A Short i18n/l10n Example in Ada
This started with me trying, in probably a ham-fisted way, to apply the recommendations in a gemlog post I liked.
Any mistakes in the following are my fault.
First, I started with the usual "alr init", followed by "alr with intl", then edited the main .adb file to be the following:
with Intl;
with Ada.Strings.Wide_Bounded;
with Ada.Strings.UTF_Encoding.Wide_Strings;
with Ada.Wide_Text_IO;
procedure Hello is
PROG_NAME : constant String := "hello";
function Gettext (Message : in String) return String is (Intl.Gettext (Message));
package Dyn is new Ada.Strings.Wide_Bounded.Generic_Bounded_Length (Max => 100);
Message : Dyn.Bounded_Wide_String;
begin
Intl.Initialize (PROG_NAME, "/home/user/locale");
Message := Dyn.To_Bounded_Wide_String (Source => Ada.Strings.UTF_Encoding.Wide_Strings.Decode (Gettext ("Hello world!")));
Ada.Wide_Text_IO.Put_Line (Dyn.To_Wide_String (Message));
end Hello;
In my opinion, even though Ada can be verbose this is reasonably short and readable. Some salient points:
- Need to use Wide_ variants of packages. I chose this instead of Wide_Wide_ out of pure stubborness--I care a lot about modern East Asian languages where a big effort was made with Han unification to fit in the Basic Multilingual Plane, and not at all about emojis.
- I had to use Gettext instead of the shorter "-" to work with the xgettext utility (see below).
- The use of the `Message` variable is artificial, just for experimentation. The result of `Decode` could have been passed directly to `Put_Line`.
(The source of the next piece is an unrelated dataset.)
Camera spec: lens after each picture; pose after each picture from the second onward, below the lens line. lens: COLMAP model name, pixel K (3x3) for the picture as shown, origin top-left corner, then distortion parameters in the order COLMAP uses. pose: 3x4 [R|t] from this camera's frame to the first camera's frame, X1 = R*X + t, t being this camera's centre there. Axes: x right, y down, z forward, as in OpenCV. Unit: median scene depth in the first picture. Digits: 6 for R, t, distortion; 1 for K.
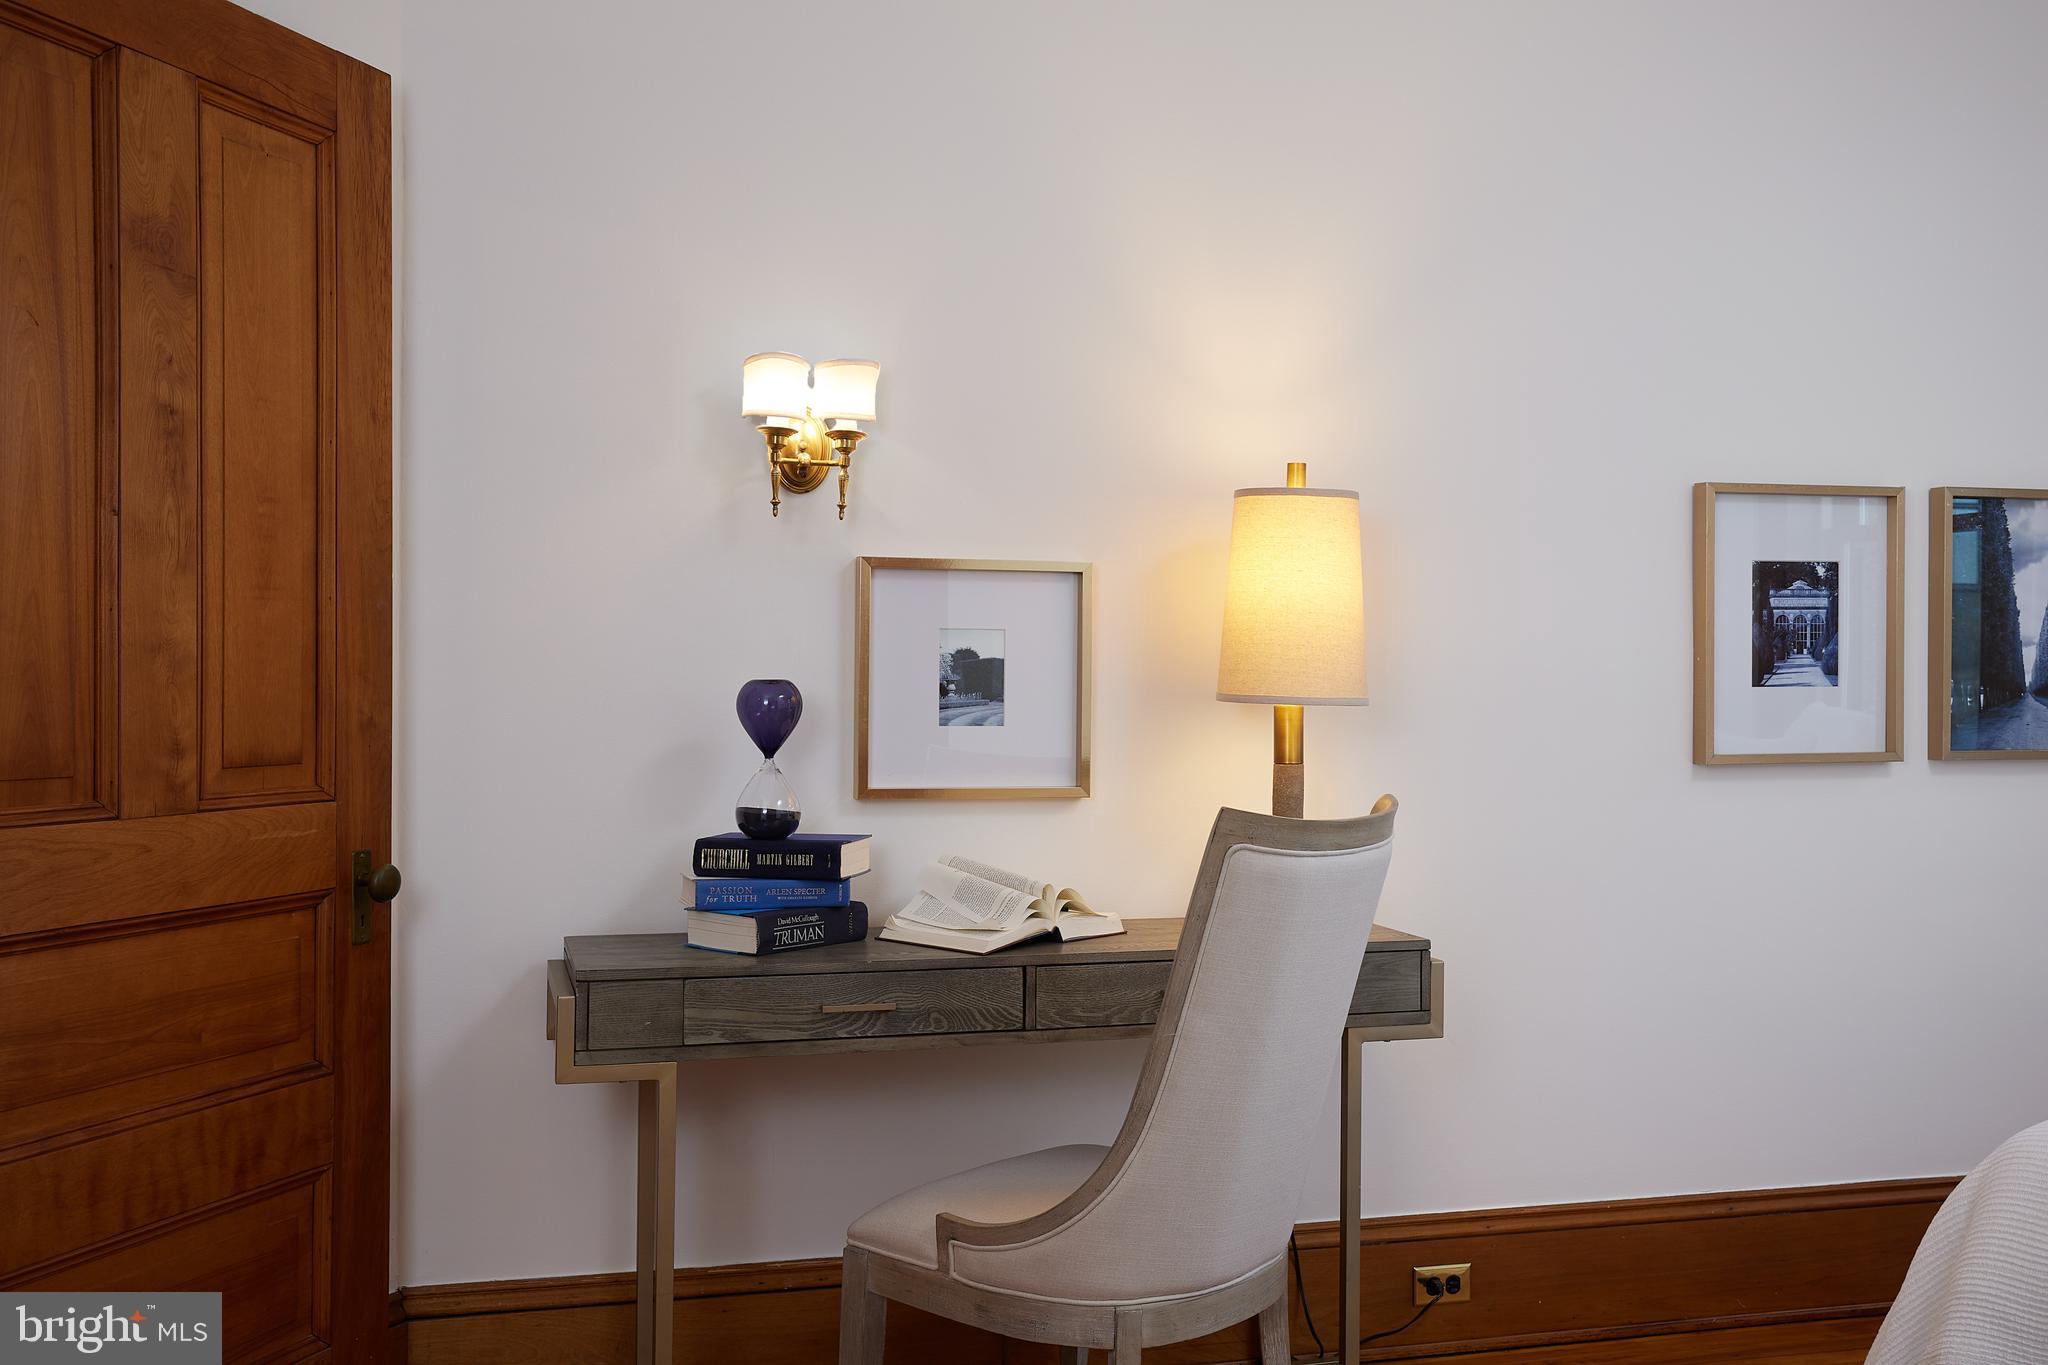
lens RADIAL K [[1966.9, 0, 1014.8], [0, 1966.9, 669.9], [0, 0, 1]] dist [0.092899, 0.000000]
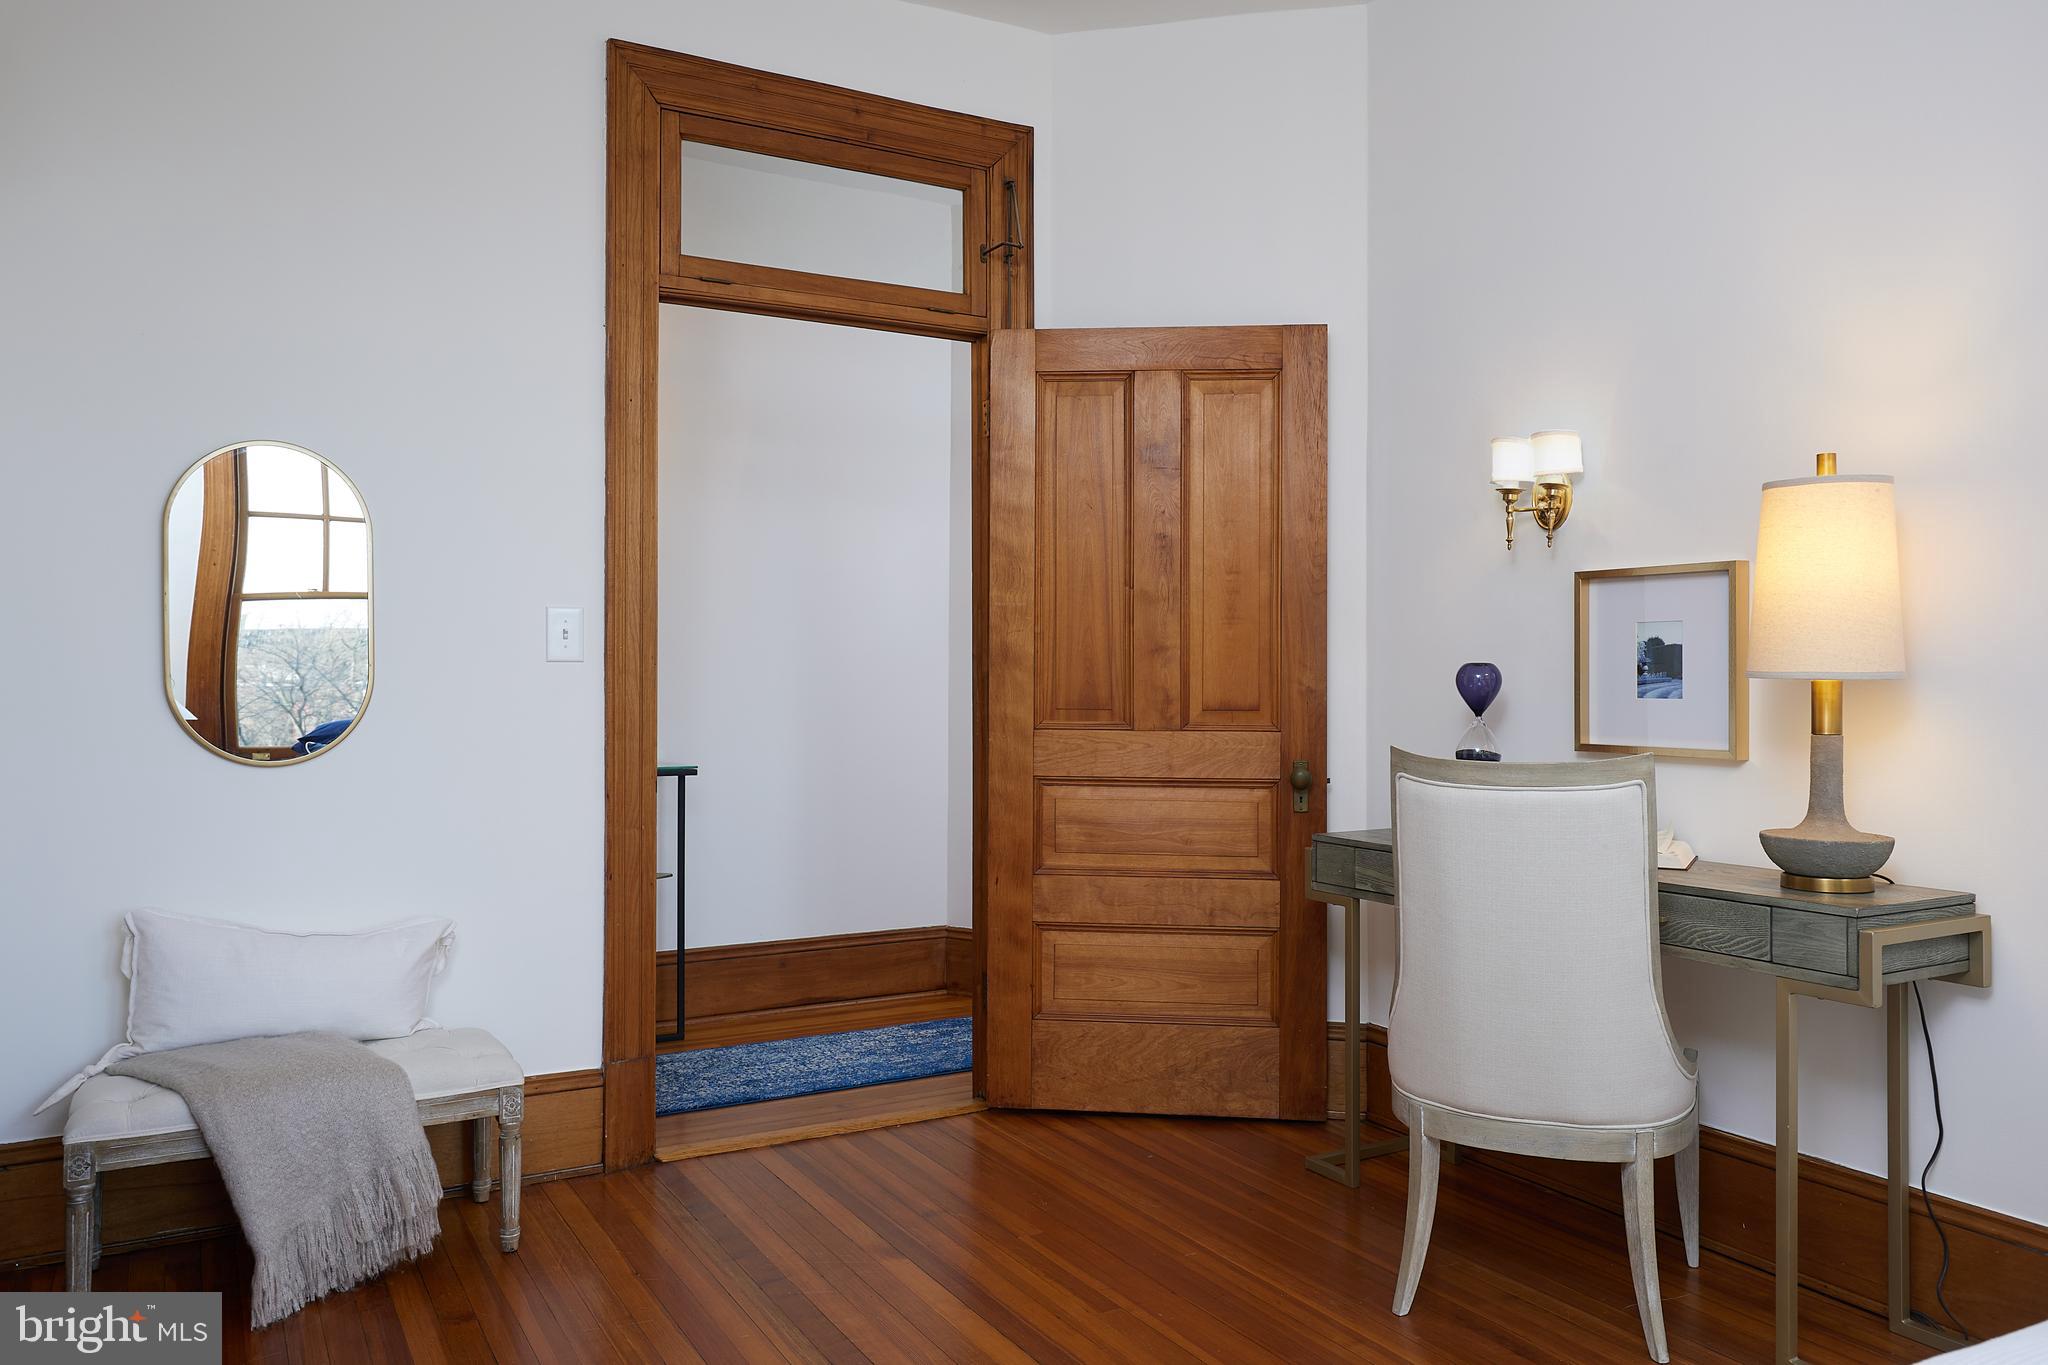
lens RADIAL K [[1579.9, 0, 1030.1], [0, 1579.9, 667.6], [0, 0, 1]] dist [0.007883, 0.010333]
pose [[0.225741, -0.012970, -0.974101, 0.943446], [0.000811, 0.999914, -0.013126, 0.023544], [0.974187, 0.002174, 0.225732, 0.410984]]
Now the rest is mostly done at a shell prompt:
xgettext --from-code=UTF-8 --keyword=Gettext --add-comments -C -o hello.pot src/hello.adb msginit --input=hello.pot --locale=ja --output=ja.po
Note that for longer Ada programs you might have unmatched single quotes, e.g. for attributes like `'Value` and so have to add comments like `-- '` just to keep xgettext happy. Now change the encoding in ja.po to UTF-8 if necessary, and replace the empty string translation with "こんにちは世界!". Next, some more shell commands:
mkdir -p $HOME/locale/ja/LC_MESSAGES msgfmt --output-file=$HOME/locale/ja/LC_MESSAGES/hello.mo ja.po export LANGUAGE=ja ./bin/hello
And it does what you expect. If LANGUAGE is unset, or no translation exists, the fallback (English) is used. All-in-all, pretty painless. I'm interested in language processors, so have some advice there:
- Don't internationalize keywords & variable/constant names. France tried this, it's pointless since programming languages are closer to Maths than English anyway.
- It's a tough call, but I think comments should be in English if you want anyone else to help with maintenance. In an ideal world everyone would be a polyglot, but ...
- Signon banners, progress messages, etc. should be internationalized.
- Error messages should be internationalized.
I've been doing other stuff, but it seemed better captured in PRs, defect reports, etc. instead of gemlog entries. I wholeheartedly recommend the Distributed Systems Annex!